How are decision trees not sensitive to Skewed distributions?




I don’t seem to understand the concept that decision trees are insensitive to Skewed distributions.
I read that this is because it is a non-parametric method. What do we mean by non-parametric method and how does this explain this property of decision trees?
Can someone explain this with an example?




Parametric methods are mainly based on the assumptions on the distribution of the data. They estimate a parameter (usually mean , sd ) from the sample data and is used in the modelling framework.
Point to ponder - Mean for a normal distribution will be different than mean for a right skewed distribution hence affecting how your model performs.
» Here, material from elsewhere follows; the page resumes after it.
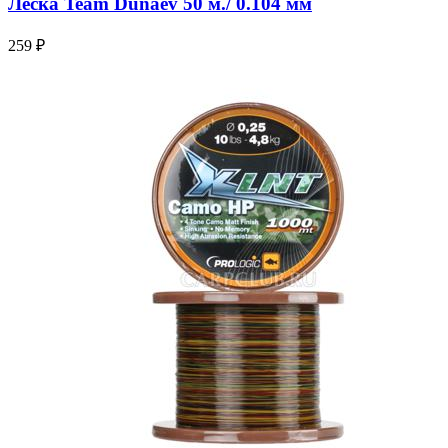
Леска Team Dunaev 50 м./ 0.104 мм
259 ₽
In Non Parametric methods no such feature of distribution is used for modelling. Primarily in Decision trees (say CART) it takes into account which variable/split brings in maximum difference in the two branches(eg - Gini) . In such a case , the distribution does not really matter.
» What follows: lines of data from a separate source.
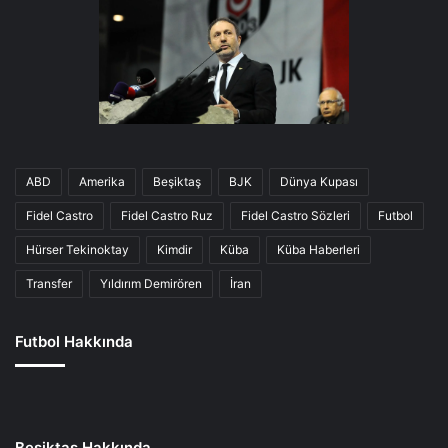
ABD
Amerika
Beşiktaş
BJK
Dünya Kupası
Fidel Castro
Fidel Castro Ruz
Fidel Castro Sözleri
Futbol
Hürser Tekinoktay
Kimdir
Küba
Küba Haberleri
Transfer
Yıldırım Demirören
İran
Futbol Hakkında
Beşiktaş Hakkında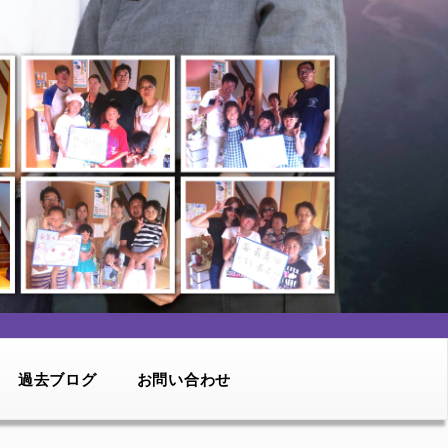
過去ブログ
お問い合わせ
Hope the above explanation helps.



To add to what @nayan1247 has said already, the basic principle for working of decision trees is to split each parent node in as distinct nodes as possible. In doing so, it does not make any assumption about the distribution of the original or the resultant population. Hence, the nature of the distribution would not matter in implementing decision trees.

Infact, ideal population for a binary decision tree is a bi-polar distribution (so that you can split it in 2 very different populations easily).

Hope this make it a bit more clear.